= Excerpt =
-.-.-
RkFitCylinder Class Reference

Cylinder is an Element whose shape is a cylinder. More...

#include <RkFitCylinder.h>

Public Member Functions
	RkFitCylinder (const RkFitMaterial *material, double radius, double thick, double length, double z0)
	Constructor.
double	intersect (TRunge &track, HepPoint3D &x) const
	Find intersection with Helix.
double	intersect (TRunge &track, HepPoint3D &x, const HepPoint3D &point) const
void	updateTrack (TRunge &track, double y[6]) const
bool	isInside (const HepPoint3D &x) const
	Check if the position x is inside the current cylinder.
bool	isInside2 (const HepPoint3D &x) const
virtual double	radius (void) const
	Extract radius of the cylinder.

Public Attributes
const RkFitMaterial *	material_

Protected Attributes
double	ro_
double	ri_
double	zf_
double	zb_

Detailed Description

Cylinder is an Element whose shape is a cylinder.

Definition at line 21 of file RkFitCylinder.h.

Constructor & Destructor Documentation

RkFitCylinder()

RkFitCylinder::RkFitCylinder ( const RkFitMaterial * material, double radius, double thick, double length, double z0 )

inline

Constructor.

Definition at line 30 of file RkFitCylinder.h.

  {
    material_=material;  
    ri_ = radius;
    ro_ = radius + thick;
    zf_ = z0 + length * .5;
    zb_ = z0 - length * .5;
  }

Member Function Documentation

intersect() [1/2]

double RkFitCylinder::intersect	(	TRunge &	track,
		HepPoint3D &	x ) const

Find intersection with Helix.

Definition at line 21 of file RkFitCylinder.cxx.

{
  double dPhi[4];
  dPhi[0] = track.intersect_cylinder(ro_);
  if(dPhi[0] == 0) return -1;
  dPhi[1] = track.intersect_cylinder(ri_);
  if(dPhi[1] == 0) return -1;
  dPhi[2] = track.intersect_xy_plane(zf_);
  dPhi[3] = track.intersect_xy_plane(zb_);
 
  int n[2];
  int j = 0;
  for(int i = 0; i < 4 && j < 2; i++){
    HepPoint3D xx = track.helix().x(dPhi[i]);
    if(isInside(xx)) n[j++] = i;
  }
  if(j < 2) return -1;
 
  x = track.helix().x((dPhi[n[0]] + dPhi[n[1]]) * .5);
 
  double tanl = track.helix().tanl();
  //cout<<"RkFitCylinder: track radius"<<track.radius()<<" dphi0 "
  //    <<dPhi[n[0]]<<" dphi1 "<<dPhi[n[1]]<<" tanl "<<tanl<<endl;
  return fabs(track.helix().radius() * (dPhi[n[0]] - dPhi[n[1]])
             * sqrt(1 + tanl * tanl));
 //   return 0;
}

Referenced by updateTrack().

intersect() [2/2]

double RkFitCylinder::intersect	(	TRunge &	track,
		HepPoint3D &	x,
		const HepPoint3D &	point ) const

Definition at line 51 of file RkFitCylinder.cxx.
-.-.-
= Entries shown =

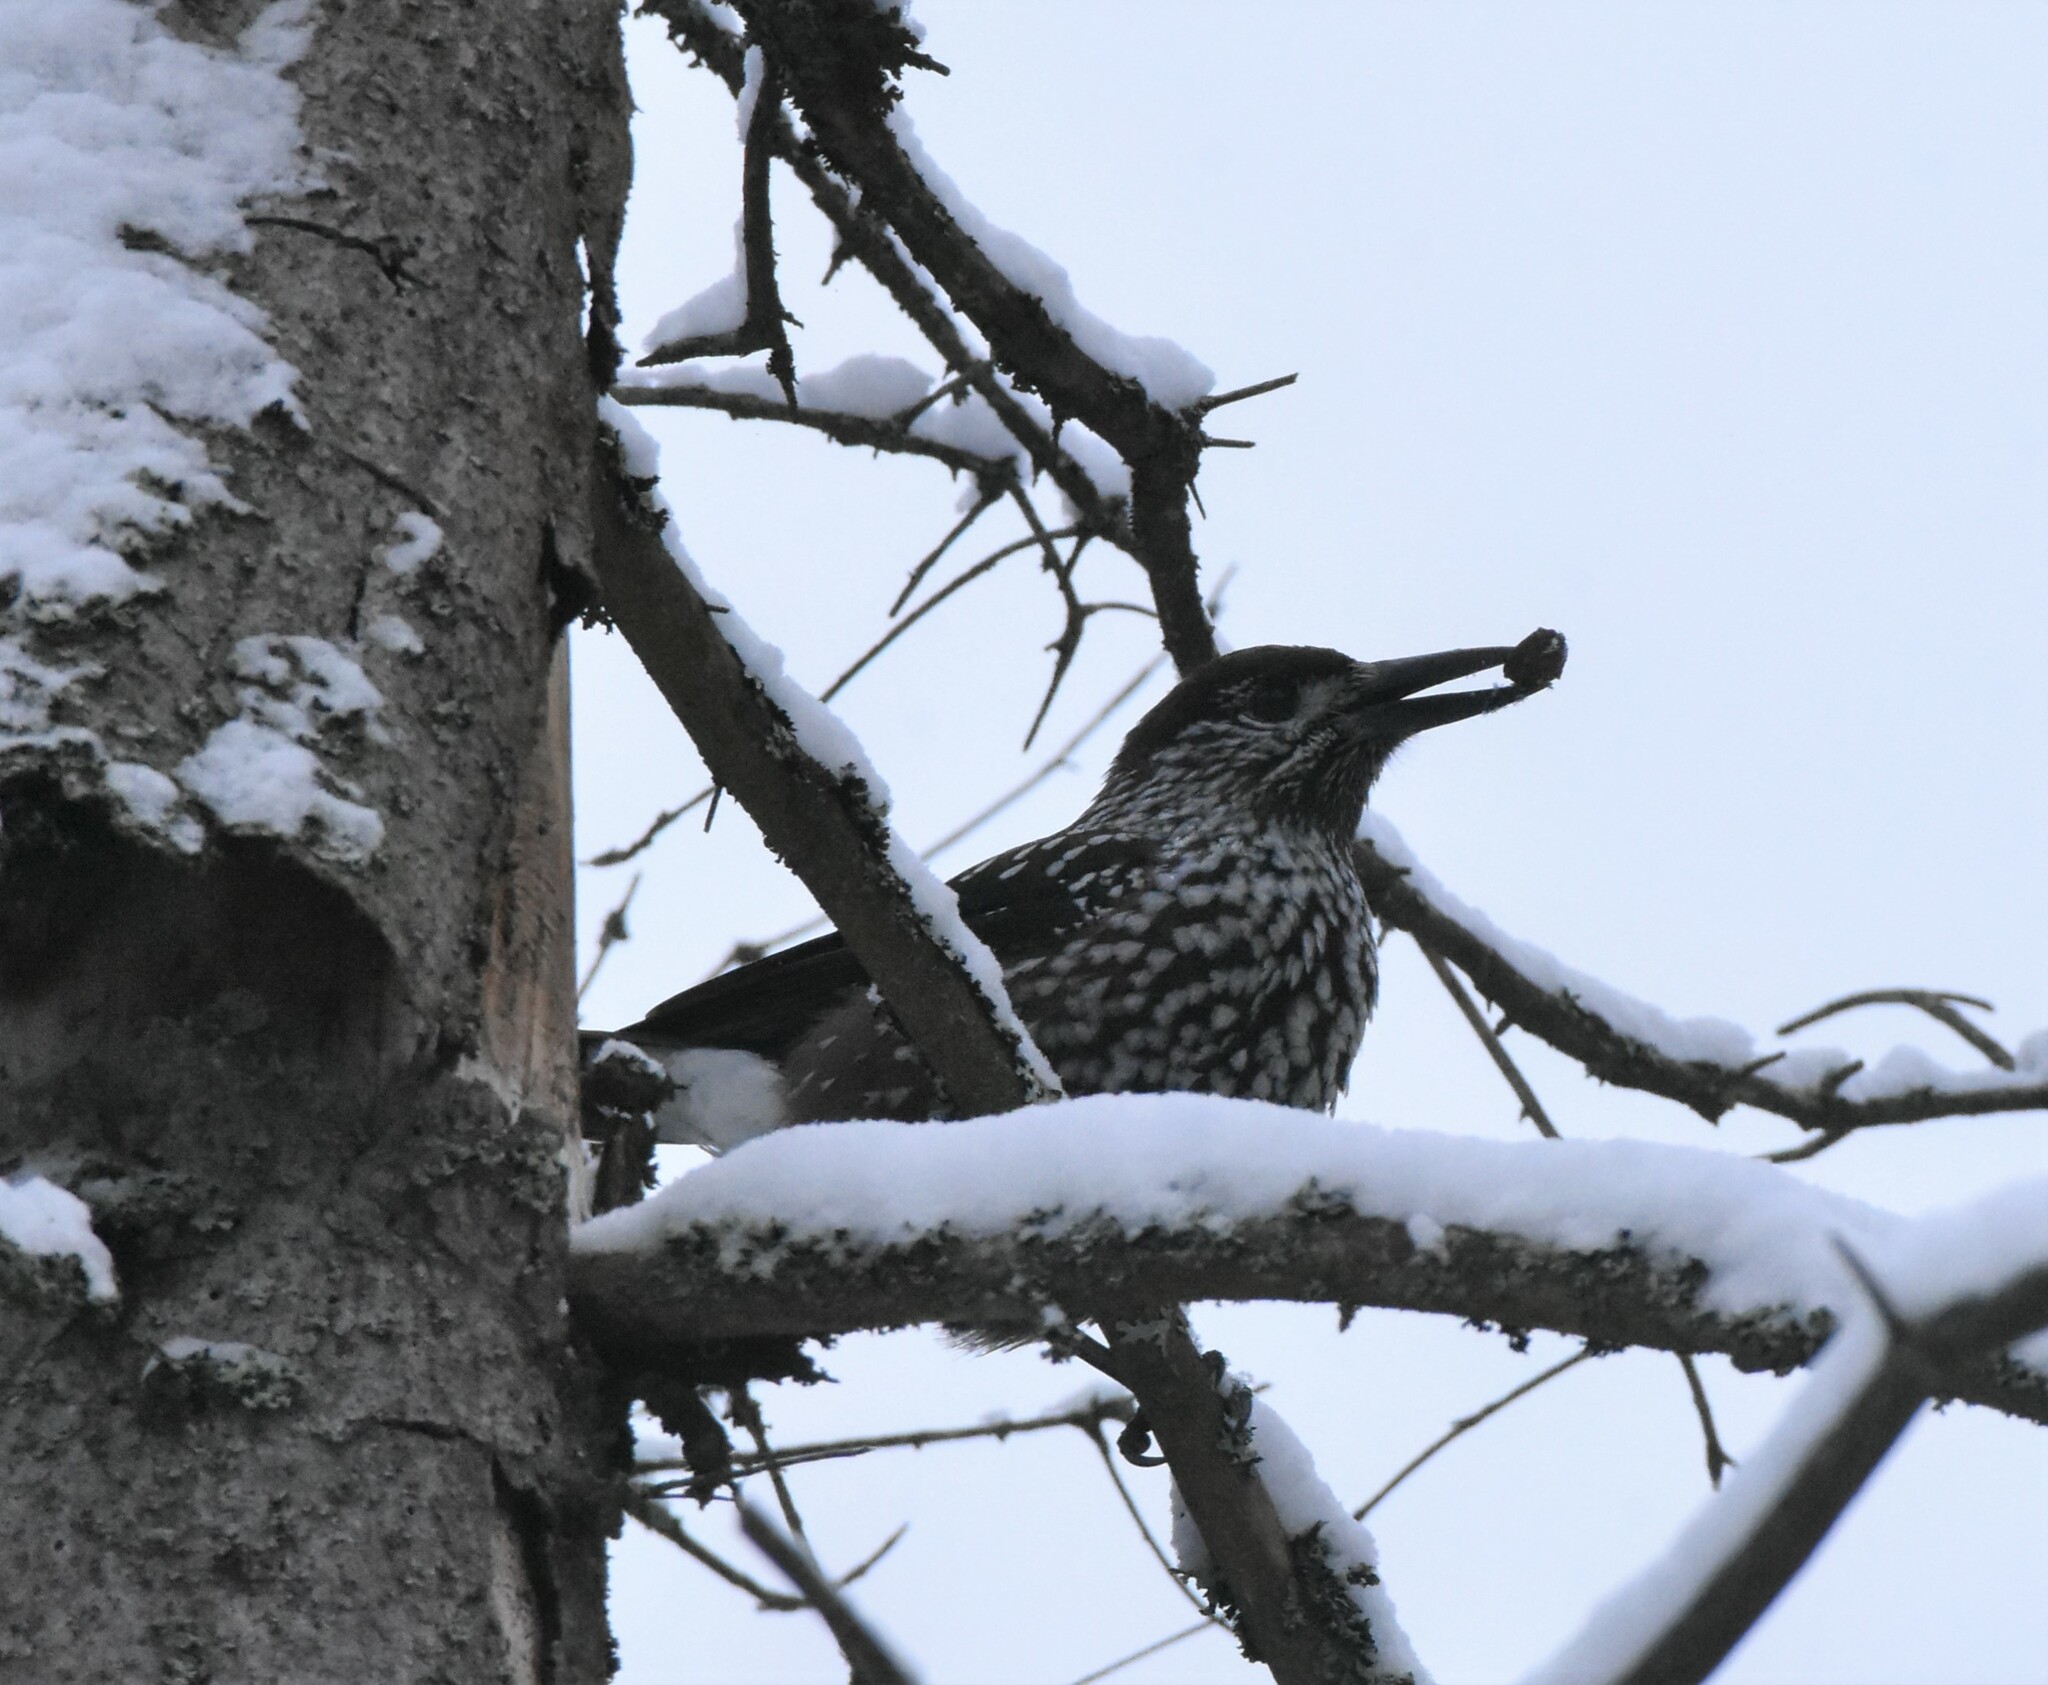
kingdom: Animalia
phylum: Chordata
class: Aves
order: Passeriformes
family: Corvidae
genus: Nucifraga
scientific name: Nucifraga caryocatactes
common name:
-.-.-
= Work to complete =
A. Answer these questions about the RkFitCylinder class reference:
(i) At what line, and in which file, is the class defined?
(ii) In the constructor, what expression is assigned to ro_?
(iii) What does the first intersect function return when dPhi[0] equals 0?
B. Reproduce the stretch of the RkFitCylinder class reference from "double tanl = track.helix().tanl();" through "(dPhi[n[0]] - dPhi[n[1]])".

= Results of the tasks =
A.
(i) Line 21 of RkFitCylinder.h.
(ii) radius + thick
(iii) -1

B.
double tanl = track.helix().tanl();
  //cout<<"RkFitCylinder: track radius"<<track.radius()<<" dphi0 "
  //    <<dPhi[n[0]]<<" dphi1 "<<dPhi[n[1]]<<" tanl "<<tanl<<endl;
  return fabs(track.helix().radius() * (dPhi[n[0]] - dPhi[n[1]])